• **ACTIVITY**:
What is the number of lines below that include the string "input"? Provide that number alone.
*** AVAILABLE RECORDS Section Begins ***
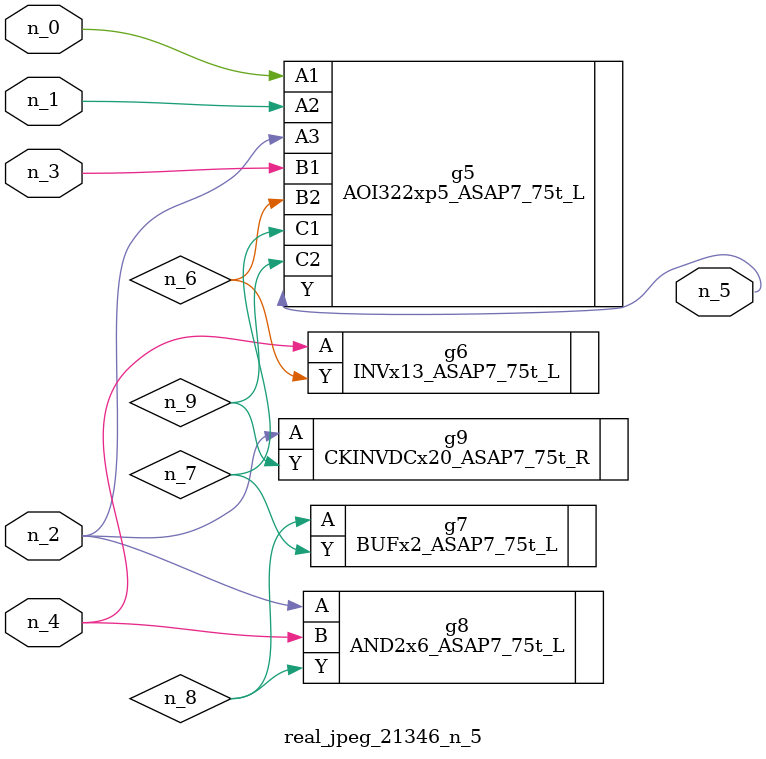
<source format=v>
module real_jpeg_21346_n_5 (n_4, n_0, n_1, n_2, n_3, n_5);

input n_4;
input n_0;
input n_1;
input n_2;
input n_3;

output n_5;

wire n_8;
wire n_6;
wire n_7;
wire n_9;

AOI322xp5_ASAP7_75t_L g5 ( 
.A1(n_0),
.A2(n_1),
.A3(n_2),
.B1(n_3),
.B2(n_6),
.C1(n_7),
.C2(n_9),
.Y(n_5)
);

AND2x6_ASAP7_75t_L g8 ( 
.A(n_2),
.B(n_4),
.Y(n_8)
);

CKINVDCx20_ASAP7_75t_R g9 ( 
.A(n_2),
.Y(n_9)
);

INVx13_ASAP7_75t_L g6 ( 
.A(n_4),
.Y(n_6)
);

BUFx2_ASAP7_75t_L g7 ( 
.A(n_8),
.Y(n_7)
);


endmodule
</source>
*** AVAILABLE RECORDS Section Ends ***
• **ANSWER TO THIS EXERCISE**:
5